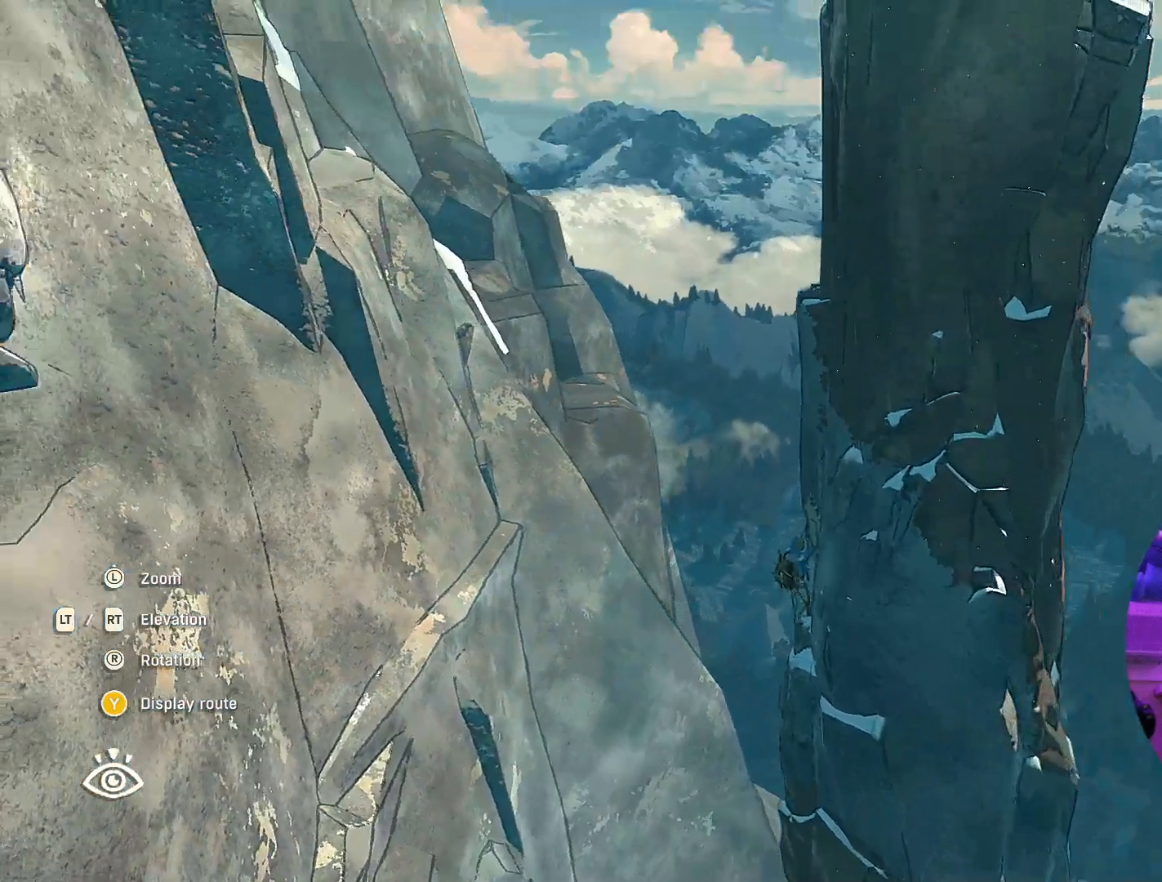
{"buttons": ["L2"], "left_stick": "center", "right_stick": "center", "events": [[350, "L2", "down"]]}
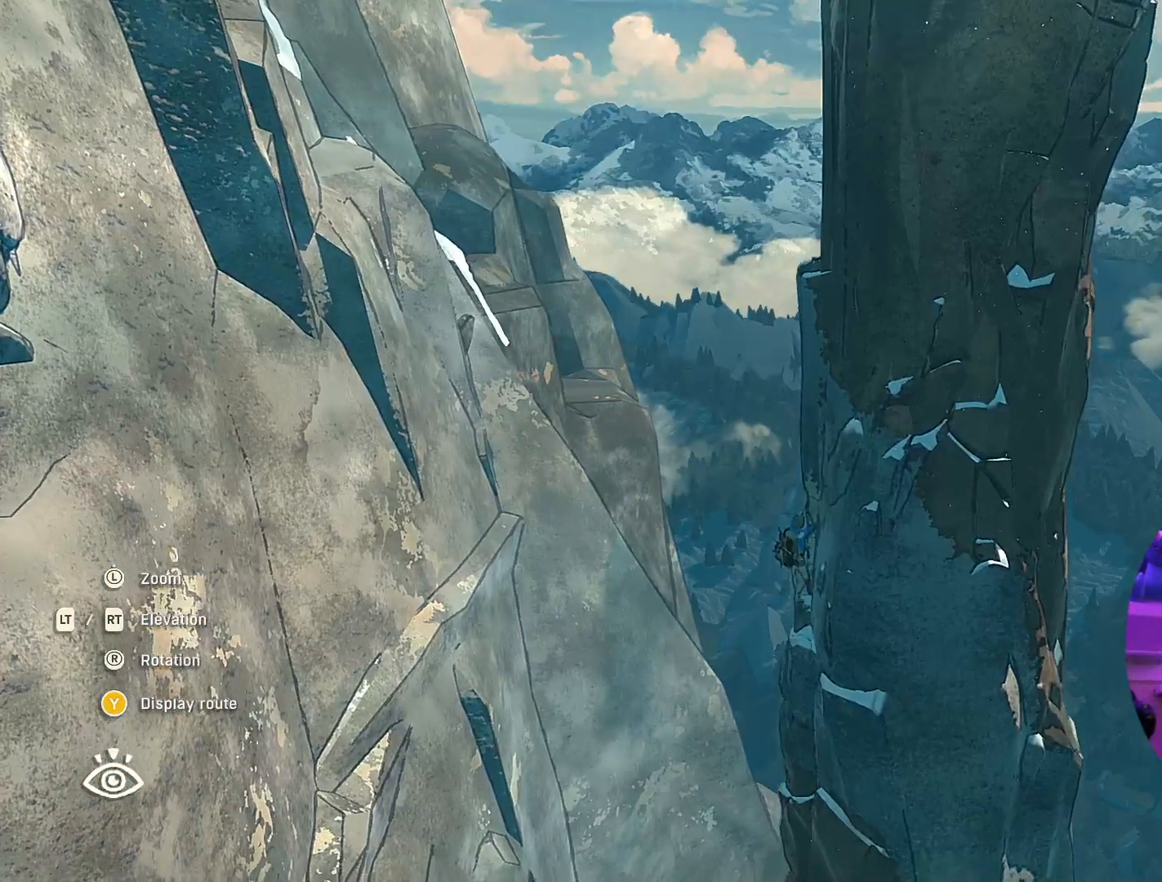
{"buttons": ["L2"], "left_stick": "center", "right_stick": "right", "events": [[483, "right_stick", "right"]]}
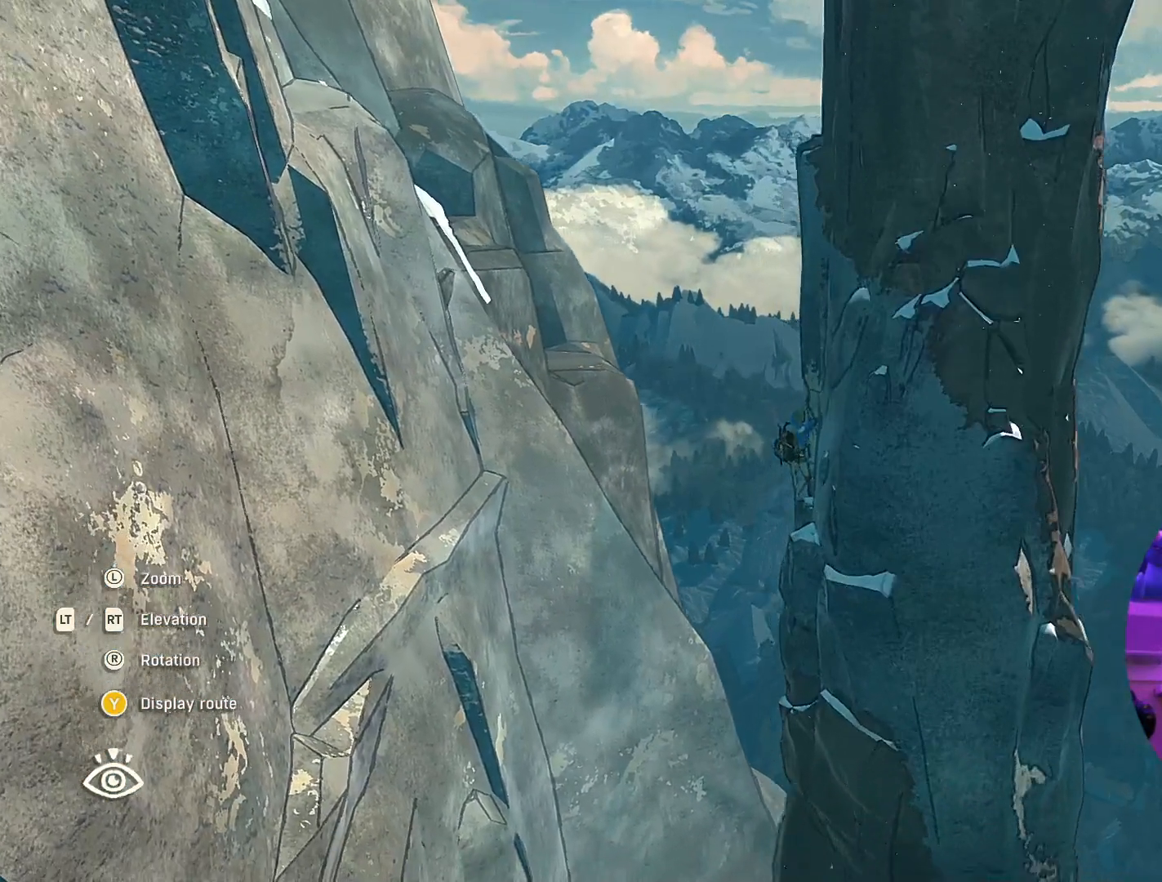
{"buttons": [], "left_stick": "center", "right_stick": "center", "events": [[133, "L2", "up"], [433, "right_stick", "center"]]}
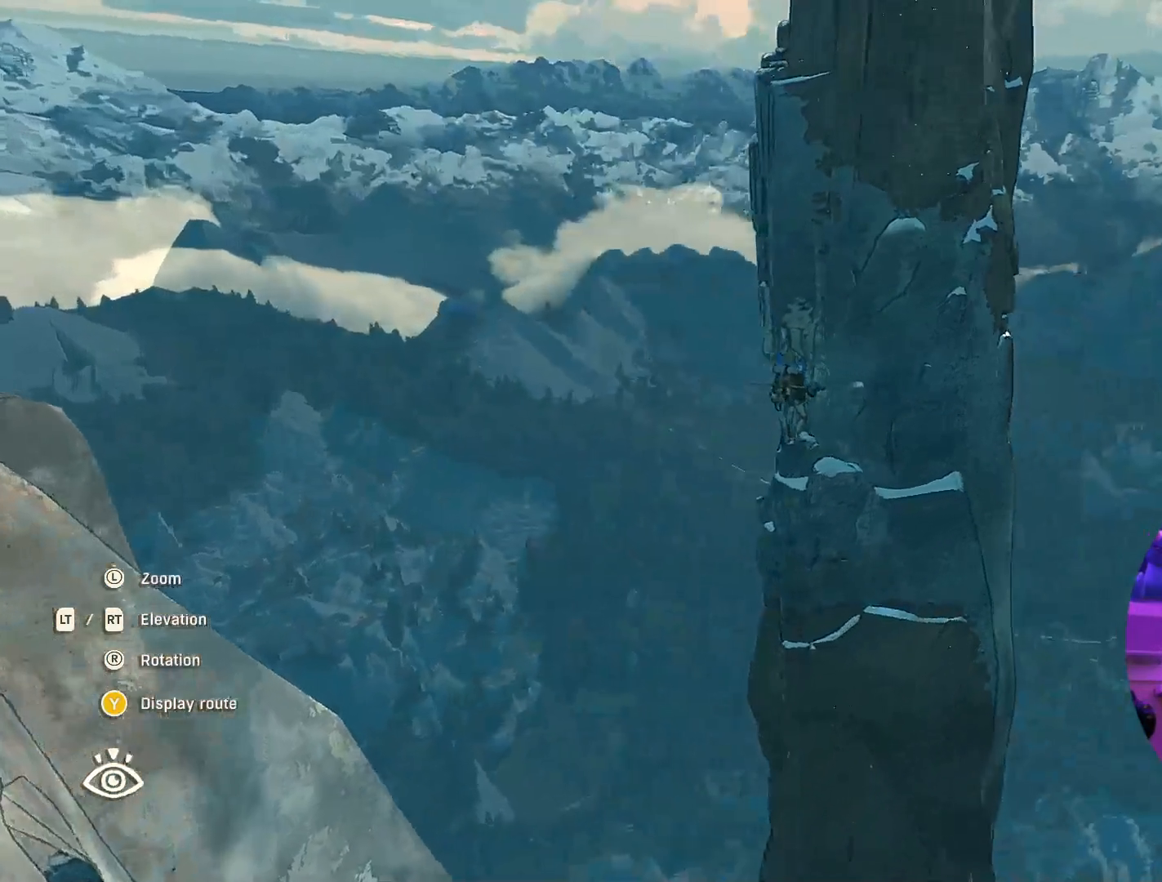
{"buttons": [], "left_stick": "center", "right_stick": "center", "events": [[167, "right_stick", "left"], [433, "right_stick", "center"]]}
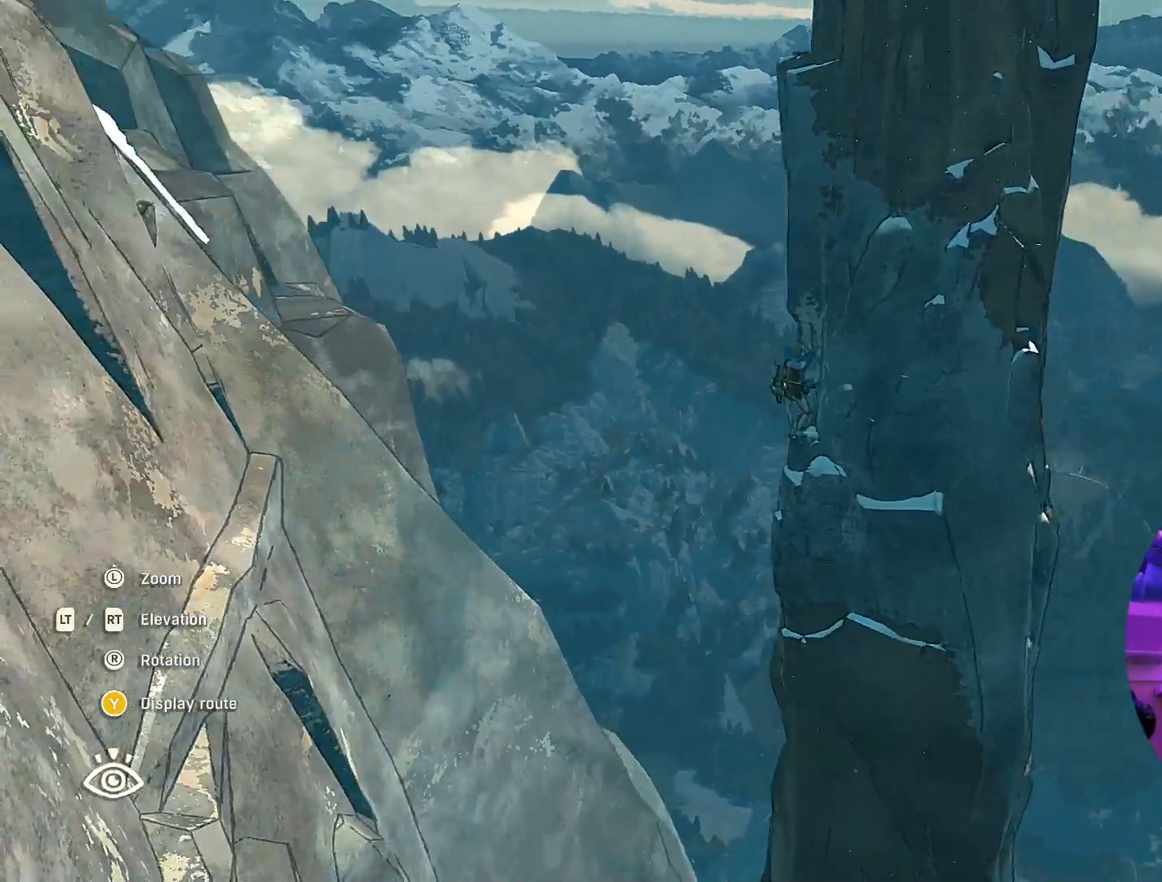
{"buttons": [], "left_stick": "center", "right_stick": "up-left", "events": [[367, "right_stick", "left"], [483, "right_stick", "up-left"]]}
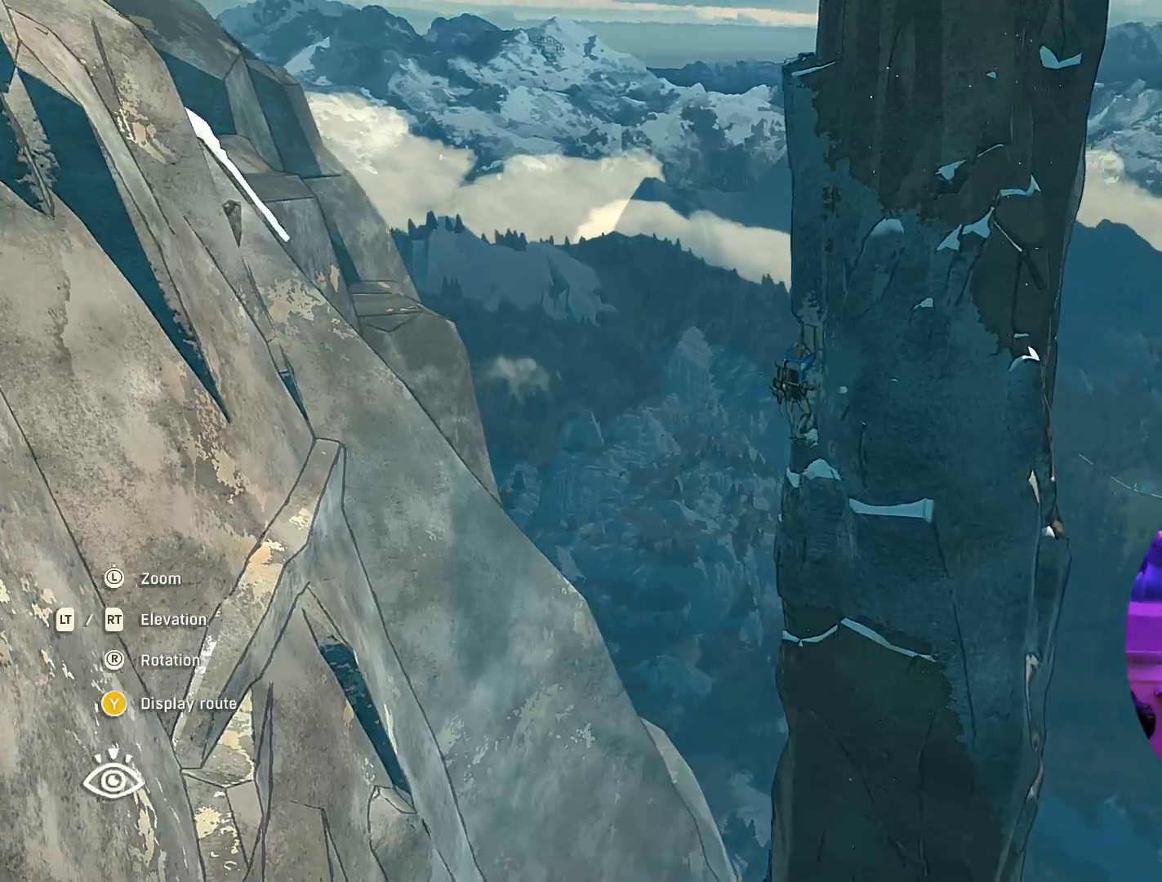
{"buttons": ["R2"], "left_stick": "center", "right_stick": "up", "events": [[150, "R2", "down"], [150, "right_stick", "up"]]}
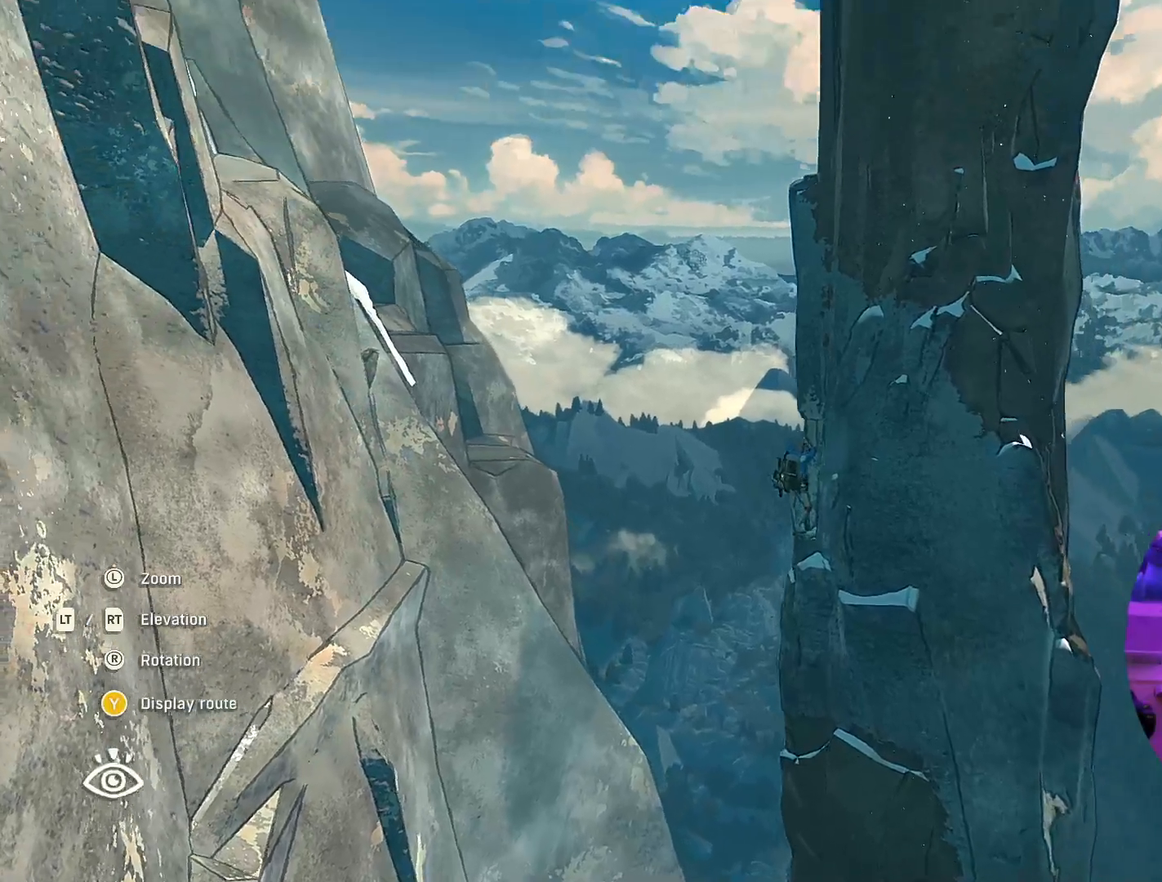
{"buttons": [], "left_stick": "center", "right_stick": "down", "events": [[250, "right_stick", "center"], [300, "R2", "up"], [367, "right_stick", "down"]]}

---+---

● YOUR INSTRUCTIONS: Copy only the lines in the listing that contain "down".

● RESPONSE TO THIS EXERCISE:
{"buttons": ["L2"], "left_stick": "center", "right_stick": "center", "events": [[350, "L2", "down"]]}
{"buttons": ["R2"], "left_stick": "center", "right_stick": "up", "events": [[150, "R2", "down"], [150, "right_stick", "up"]]}
{"buttons": [], "left_stick": "center", "right_stick": "down", "events": [[250, "right_stick", "center"], [300, "R2", "up"], [367, "right_stick", "down"]]}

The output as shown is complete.